### Work to complete
Starting at the line that contains "right shoulder: (508, 417)", quote every line through the end of the entries, word for word, skipping the pictures.

### Data listing
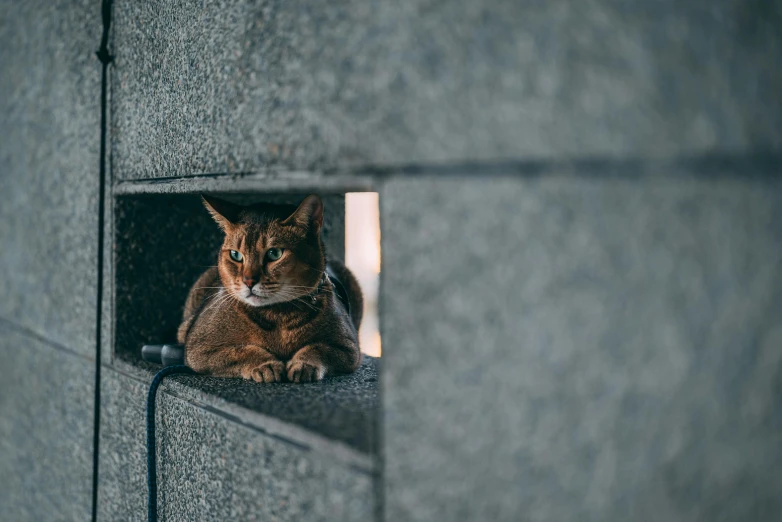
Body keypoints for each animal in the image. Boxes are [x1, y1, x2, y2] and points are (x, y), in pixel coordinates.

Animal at [178, 193, 364, 380]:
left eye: (275, 254)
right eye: (235, 255)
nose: (248, 281)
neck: (277, 316)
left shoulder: (348, 348)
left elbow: (318, 348)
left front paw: (304, 364)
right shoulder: (199, 347)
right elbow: (240, 351)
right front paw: (265, 365)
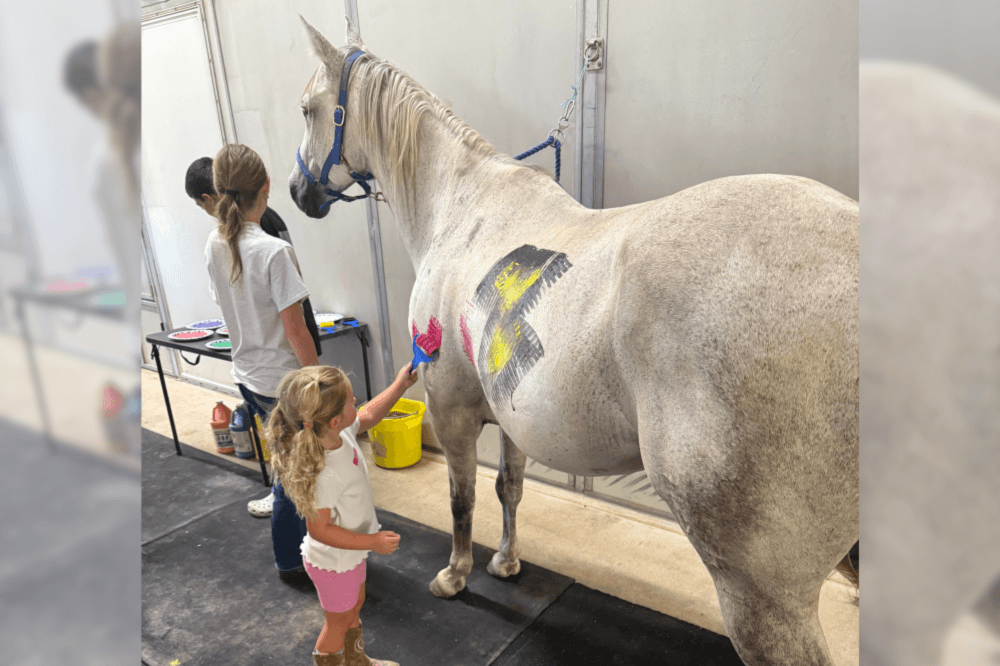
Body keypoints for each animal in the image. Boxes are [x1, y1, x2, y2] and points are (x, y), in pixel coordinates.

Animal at [290, 18, 859, 666]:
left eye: (308, 109)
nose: (298, 191)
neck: (460, 209)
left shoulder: (452, 410)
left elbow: (462, 498)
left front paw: (456, 574)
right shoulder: (508, 417)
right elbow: (509, 489)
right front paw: (506, 561)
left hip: (763, 595)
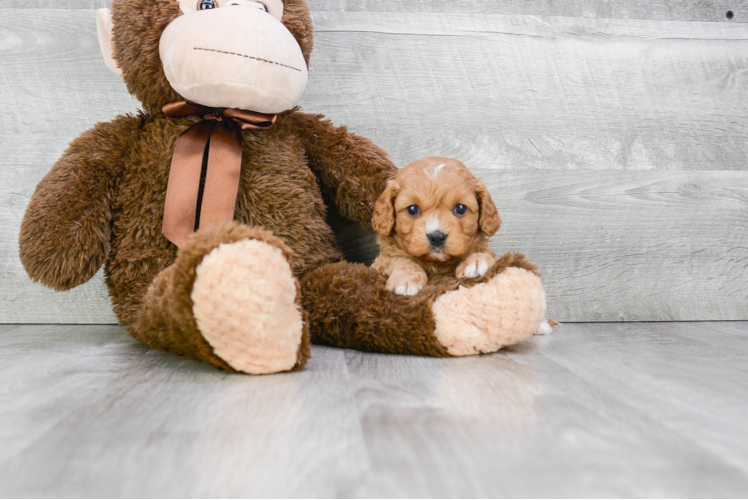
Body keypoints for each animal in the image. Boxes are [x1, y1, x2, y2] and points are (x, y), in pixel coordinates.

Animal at [370, 158, 500, 294]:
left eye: (460, 208)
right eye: (412, 209)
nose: (437, 237)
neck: (436, 264)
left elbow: (484, 252)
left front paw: (477, 259)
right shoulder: (381, 261)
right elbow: (399, 259)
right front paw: (406, 279)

### Completed task
right shoulder: (508, 417)
right elbow: (509, 489)
right front paw: (506, 561)
left hip: (763, 595)
Body keypoints for each animal in the image. Boxes are [x1, y1, x2, y2] and points are (x, y), in pixel coordinates.

Animal at [370, 158, 500, 294]:
left eye: (460, 208)
right eye: (412, 209)
nose: (437, 237)
neck: (436, 264)
left elbow: (484, 252)
left front paw: (477, 259)
right shoulder: (381, 261)
right elbow: (399, 259)
right front paw: (406, 279)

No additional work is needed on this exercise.